Retype every entry exactly, character for character.
────────
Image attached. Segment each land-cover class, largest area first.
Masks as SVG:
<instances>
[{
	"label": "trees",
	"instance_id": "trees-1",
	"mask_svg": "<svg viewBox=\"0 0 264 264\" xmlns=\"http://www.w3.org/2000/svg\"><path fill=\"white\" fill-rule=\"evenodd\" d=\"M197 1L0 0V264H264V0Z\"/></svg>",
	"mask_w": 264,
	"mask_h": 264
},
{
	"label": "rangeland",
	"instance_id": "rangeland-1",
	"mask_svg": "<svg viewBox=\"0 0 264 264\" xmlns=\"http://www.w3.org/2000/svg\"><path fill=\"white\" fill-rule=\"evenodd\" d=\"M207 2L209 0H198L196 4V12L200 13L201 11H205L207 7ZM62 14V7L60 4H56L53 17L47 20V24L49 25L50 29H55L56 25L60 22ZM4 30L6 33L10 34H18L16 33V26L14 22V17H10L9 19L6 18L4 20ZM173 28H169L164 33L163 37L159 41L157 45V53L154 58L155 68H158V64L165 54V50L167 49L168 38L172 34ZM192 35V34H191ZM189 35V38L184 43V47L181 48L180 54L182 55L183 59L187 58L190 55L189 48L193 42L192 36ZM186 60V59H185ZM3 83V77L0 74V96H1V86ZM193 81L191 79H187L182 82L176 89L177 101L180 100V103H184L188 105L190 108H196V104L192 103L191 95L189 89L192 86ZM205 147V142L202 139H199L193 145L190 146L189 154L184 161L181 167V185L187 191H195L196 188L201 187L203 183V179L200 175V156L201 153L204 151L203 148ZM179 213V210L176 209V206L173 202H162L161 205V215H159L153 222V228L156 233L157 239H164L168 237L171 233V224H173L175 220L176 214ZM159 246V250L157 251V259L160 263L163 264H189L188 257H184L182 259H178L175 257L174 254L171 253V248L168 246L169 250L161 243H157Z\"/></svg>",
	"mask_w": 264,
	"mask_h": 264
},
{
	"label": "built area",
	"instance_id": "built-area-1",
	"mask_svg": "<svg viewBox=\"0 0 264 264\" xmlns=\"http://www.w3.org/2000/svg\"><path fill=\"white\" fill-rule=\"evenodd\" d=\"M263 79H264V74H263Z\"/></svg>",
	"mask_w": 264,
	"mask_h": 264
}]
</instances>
────────
- Exercise answer
Image attached. Segment each land-cover class, largest area first.
Masks as SVG:
<instances>
[{
	"label": "trees",
	"instance_id": "trees-1",
	"mask_svg": "<svg viewBox=\"0 0 264 264\" xmlns=\"http://www.w3.org/2000/svg\"><path fill=\"white\" fill-rule=\"evenodd\" d=\"M197 1L0 0V264H264V0Z\"/></svg>",
	"mask_w": 264,
	"mask_h": 264
},
{
	"label": "rangeland",
	"instance_id": "rangeland-1",
	"mask_svg": "<svg viewBox=\"0 0 264 264\" xmlns=\"http://www.w3.org/2000/svg\"><path fill=\"white\" fill-rule=\"evenodd\" d=\"M207 2L209 0H198L196 4V12L200 13L201 11H205L207 7ZM62 14V7L60 4H56L53 17L47 20V24L49 25L50 29H55L56 25L60 22ZM4 30L6 33L10 34H18L16 33V26L14 22V17H10L9 19L6 18L4 20ZM173 28H169L164 33L163 37L159 41L157 45V53L154 58L155 68H158V64L165 54V50L167 49L168 38L172 34ZM192 35V34H191ZM189 35V38L184 43V47L181 48L180 54L182 55L183 59L187 58L190 55L189 48L193 42L192 36ZM186 60V59H185ZM3 83V77L0 74V96H1V86ZM193 81L191 79H187L182 82L176 89L177 101L180 100V103H184L188 105L190 108H196V104L192 103L191 95L189 89L192 86ZM205 147V142L202 139H199L193 145L190 146L189 154L184 161L181 167V185L187 191H195L196 188L201 187L203 183V179L200 175V156L201 153L204 151L203 148ZM179 213V210L176 209V206L173 202H162L161 205V215H159L153 222V228L156 233L157 239H164L168 237L171 233V224H173L175 220L176 214ZM159 246V250L157 251V259L160 263L163 264H189L188 257H184L182 259H178L175 257L174 254L171 253V248L168 246L169 250L161 243H157Z\"/></svg>",
	"mask_w": 264,
	"mask_h": 264
},
{
	"label": "built area",
	"instance_id": "built-area-1",
	"mask_svg": "<svg viewBox=\"0 0 264 264\" xmlns=\"http://www.w3.org/2000/svg\"><path fill=\"white\" fill-rule=\"evenodd\" d=\"M263 79H264V74H263Z\"/></svg>",
	"mask_w": 264,
	"mask_h": 264
}]
</instances>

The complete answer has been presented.